StreamingSieve is fastest (380 microseconds) followed by Sieve (400) with Primes bringing up the rear at 1300 microseconds. Of course, repeated queries will be faster with Sieve than with StreamingSieve, but that flexibility comes at the cost of extra memory use.

If an approximation is all that is required, estimate_prime_pi provides close upper and lower bounds:

let (lo, hi) = primal::estimate_prime_pi(1_000_000);
println!("there are between {} and {} primes below 1 million", lo, hi);
// 78304, 78573

Searching Primes

Now for something where Primes might be useful: find the first prime where the binary expansion (not including trailing zeros) ends like 00..001 with at least 27 zeros. This condition is checked by:

fn check(p: usize) -> bool {
    p > 1 && (p / 2).trailing_zeros() >= 27
}

I have no idea how large the prime might be: I know it's guaranteed to be at least 227 + 1 + 1, but not an upper limit.

The Primes iterator works perfectly for this:

let p = primal::Primes::all().find(|p| check(*p)).unwrap();
println!("the prime is {}", p);

It takes about 3.1 seconds for my computer to spit out 3,221,225,473.

Using a sieve is a little trickier: one approach is to start with some estimated upper bound (like double the absolute lower bound), look for a valid prime. If one isn't found, double the upper bound and start again. The primes_from method allows for saving a little bit of work: we can start iterating from an arbitrary point in the sequence, such as the lower bound.

let p;
let mut lower_bound = 1 << (27 + 1);
loop {
    // our upper bound is double the lower bound
    let sieve = primal::Sieve::new(lower_bound * 2);
    if let Some(p_) = sieve.primes_from(lower_bound).find(|p| check(*p)) {
        p = p_;
        break
    }
    lower_bound *= 2;
}
println!("the prime is {}", p);

This takes around 3.5 seconds to print the same number. Slower than the iterator!

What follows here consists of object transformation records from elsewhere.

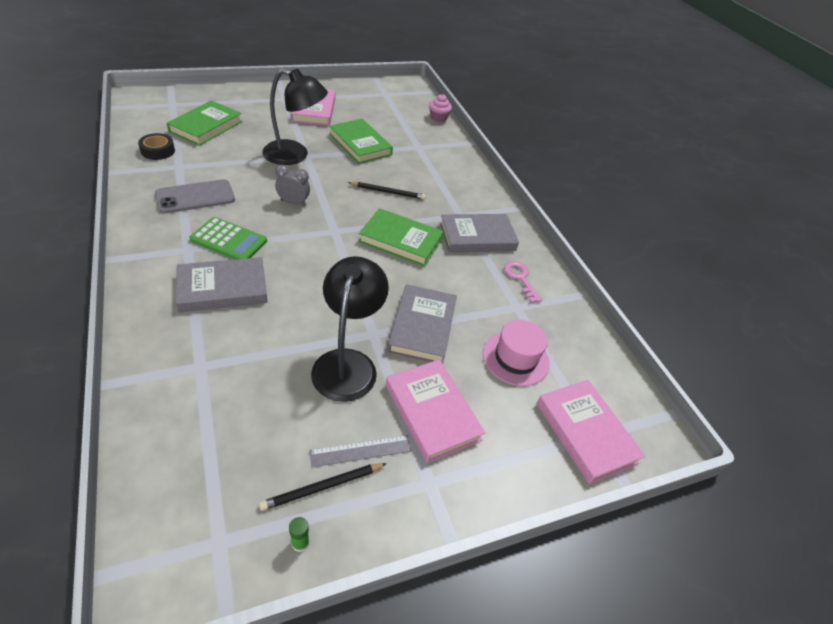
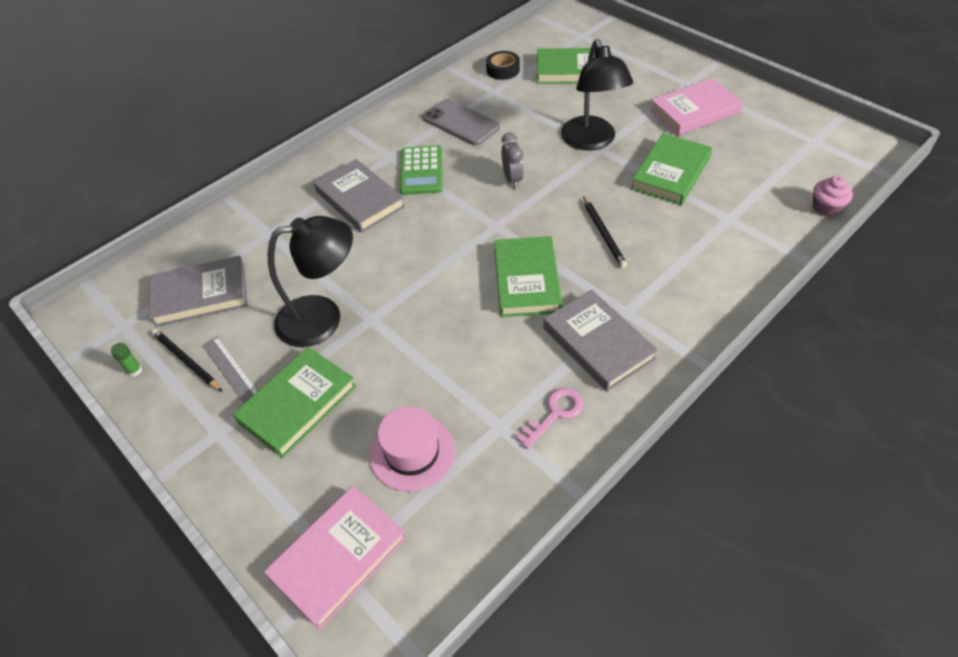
camera: 75 degrees right, 5 degrees up
pink book [386,359,485,463] -> green book [233,347,356,458]
grey book [387,284,457,364] -> grey book moved to [149,256,248,327]

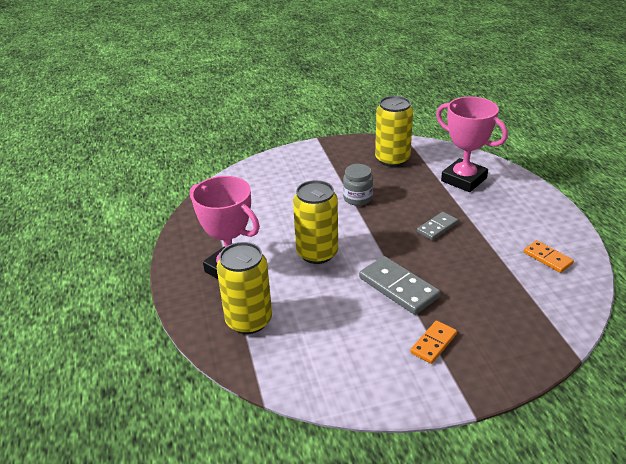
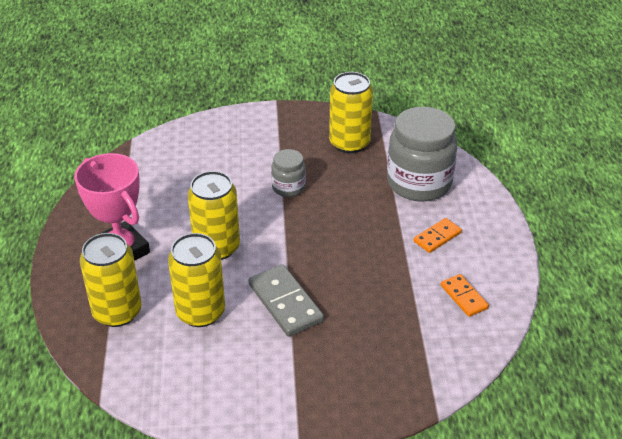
camera: 10 degrees right, 5 degrees up
orange domino [410,321,457,364] -> orange domino moved to [413,218,462,253]
grey domino [417,212,458,240] -> none
pink trophy [436,97,508,192] -> grey jar [387,107,457,202]
none -> yellow can [168,233,225,327]

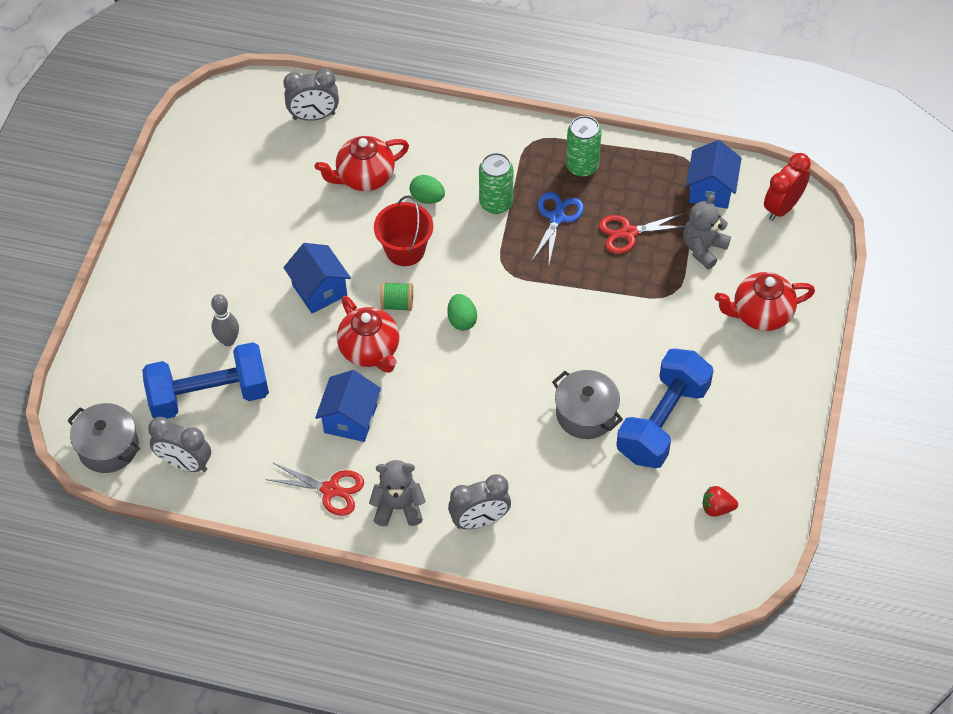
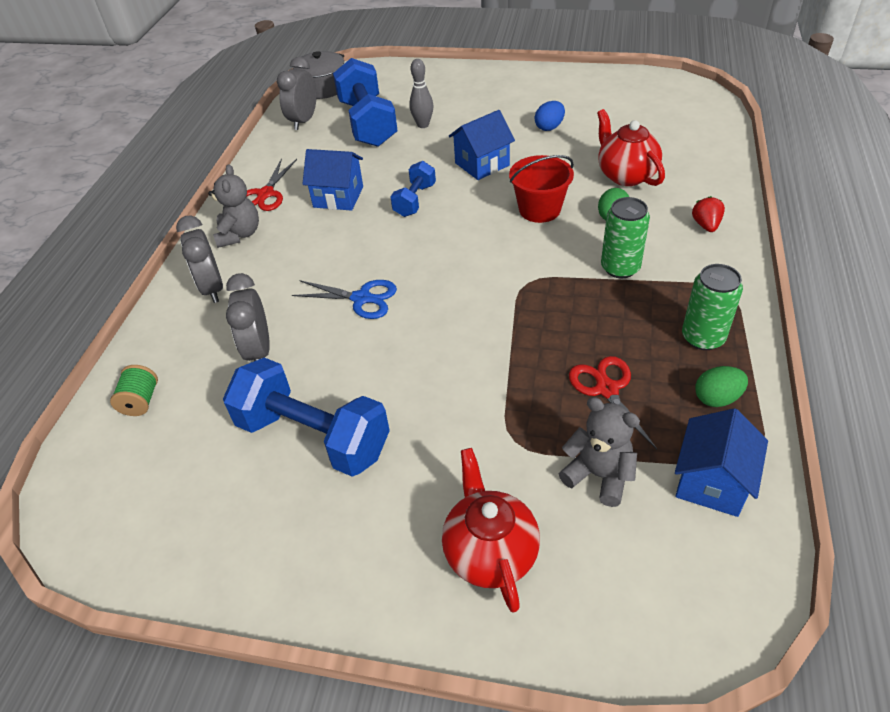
camera: 90 degrees right, 10 degrees down
grey clock [283,69,339,121] -> grey clock moved to [226,273,270,361]
red teapot [337,296,400,373] -> blue dumbbell [390,161,436,217]
green spool [381,282,413,311] -> green spool moved to [110,365,158,416]
green egg [447,294,477,331] -> green egg moved to [695,366,748,407]
blue scissors [531,192,584,264] -> blue scissors moved to [292,280,397,319]
grey pot [552,370,623,439] -> none
blue house [686,140,742,209] -> blue house turned 75 degrees counterclockwise [675,408,768,517]
red strawberry [703,486,738,516] -> red strawberry moved to [692,196,725,232]
red clock [764,153,811,221] -> none
none -> blue egg [534,101,565,131]

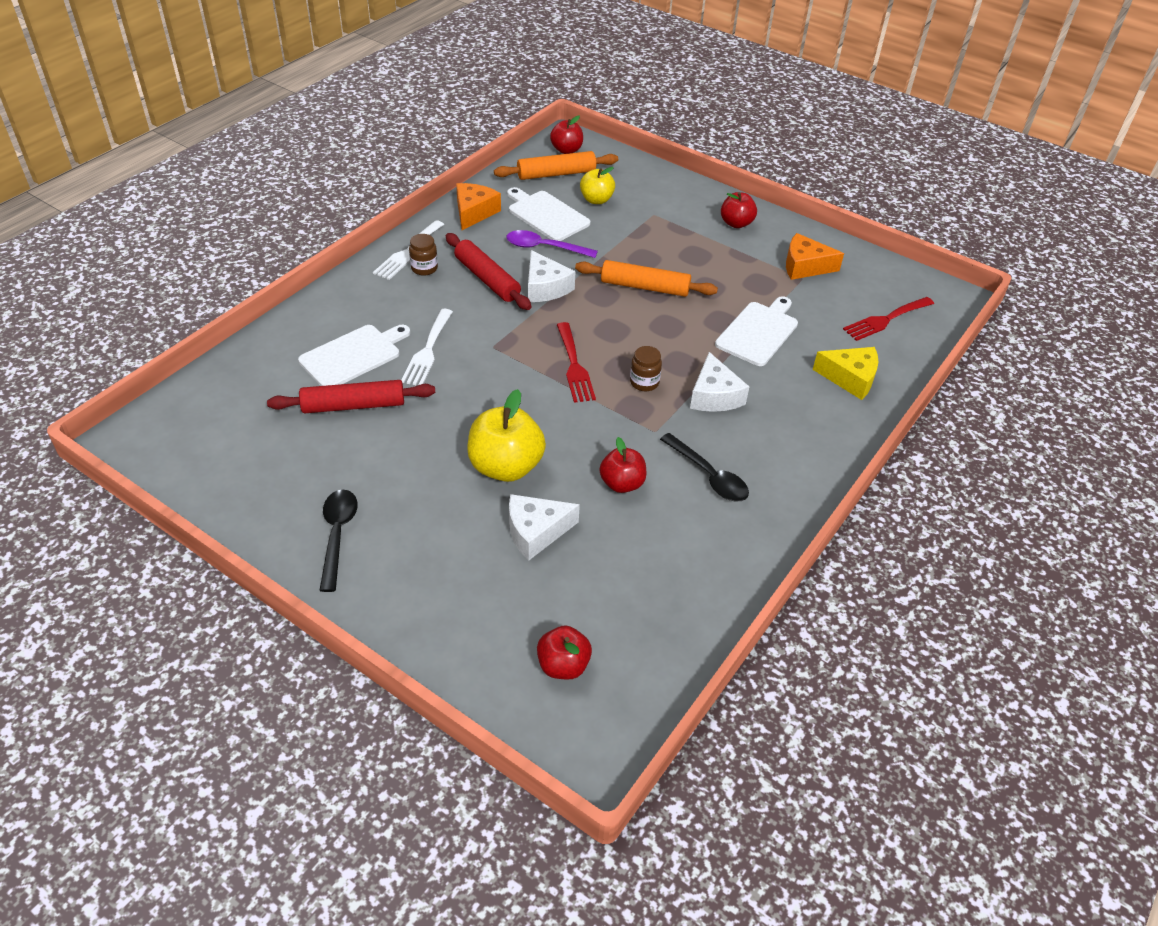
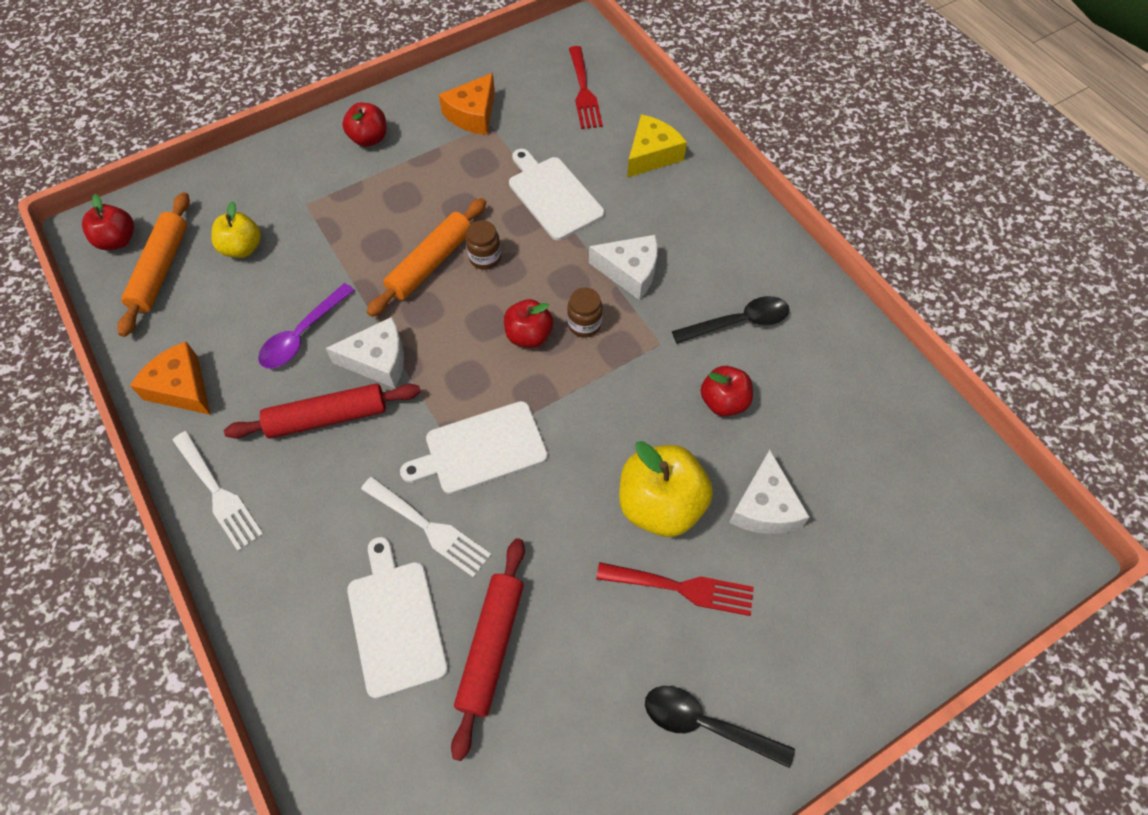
camera: 65 degrees left, 15 degrees up
brown jar [409,234,438,276] -> brown jar moved to [466,220,501,270]
white cutting board [507,187,590,241] -> white cutting board moved to [400,401,548,494]
red apple [537,626,592,679] -> red apple moved to [504,299,553,348]
red fork [557,322,596,403] -> red fork moved to [596,562,754,616]

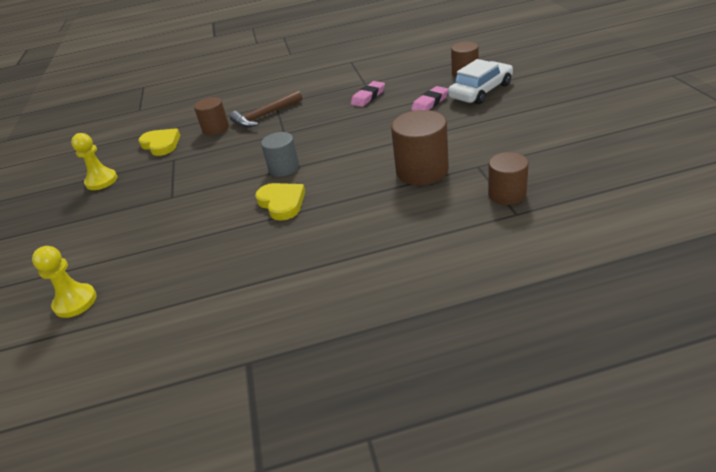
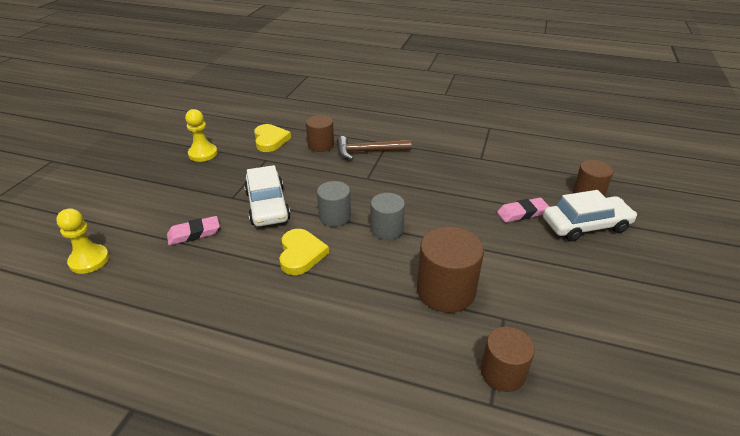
camera: 25 degrees right, 0 degrees up
pink eraser [351,81,385,107] -> pink eraser moved to [167,216,220,245]
none -> white car [244,165,291,227]
none -> grey cylinder [371,193,405,240]

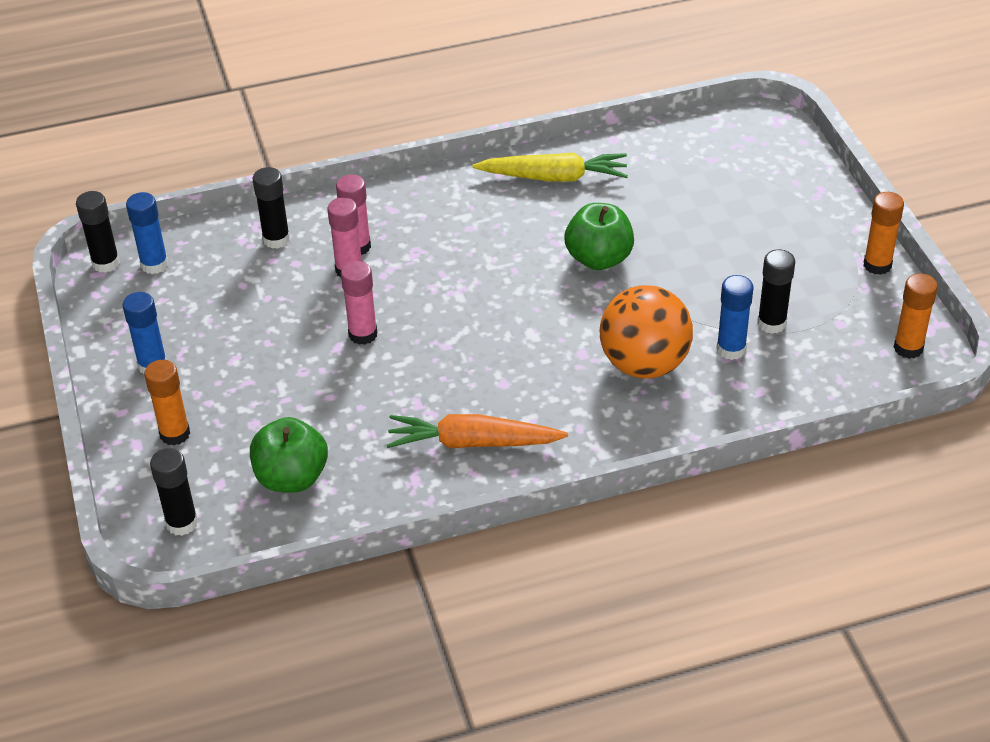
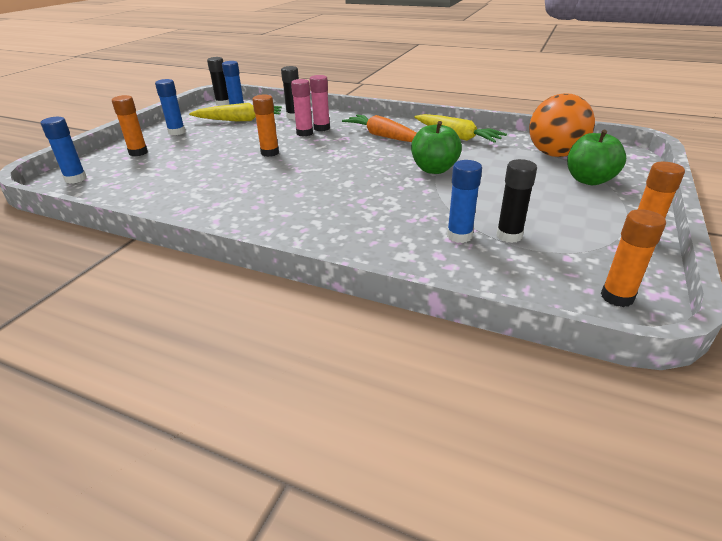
camera: 40 degrees right, 10 degrees down
black glue stick [150,448,198,536] -> blue glue stick [41,117,87,184]
green apple [250,417,328,493] -> green apple moved to [567,129,626,185]
pink glue stick [341,261,377,345] -> orange glue stick [252,94,279,157]
orange carrot [387,414,568,448] -> orange carrot moved to [342,114,417,142]
orange ball [600,285,693,379] -> orange ball moved to [529,93,595,157]
none -> yellow carrot [189,103,282,121]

I was just using this silly condition as an example of something that doesn't have an obvious upper bound, rather than a problem that is hard to do fast. There's a much faster way to tackle it, by inverting the problem: construct numbers that satisfy check, and check the primality of those.

The numbers that satisfy check are k * (1 << (27 + 1)) + 1 for k >= 1, so the only hard bit is testing primality. Fortunately, primal offers the is_prime function which is an efficient way to do primality tests, even of very large numbers.

let mut p = 0;
for k in 1.. {
    p = k * (1 << (27 + 1)) + 1;
    if primal::is_prime(p) { break }
}
println!("the prime is {}", p);

This takes 6 microseconds: more than 500,000× faster than the iterator!

Structs

Primes

An iterator over all primes.

Sieve

A heavily optimised prime sieve.

SievePrimes

An iterator over the primes stored in a Sieve instance.

StreamingSieve

A heavily optimised prime sieve.

Functions

as_perfect_power

Returns integers (y, k) such that x = y^k with k maximised (other than for x = 0, 1, in which case y = x, k = 1).

as_prime_power

Return Some((p, k)) if x = p^k for some prime p and k >= 1 (that is, including when x is itself a prime).

estimate_nth_prime

Gives estimated bounds for pn, the nth prime number, 1-indexed (i.e. p1 = 2, p2 = 3).

estimate_prime_pi

Returns estimated bounds for π(n), the number of primes less than or equal to n.

is_prime

Test if n is prime, using the deterministic version of the Miller-Rabin test.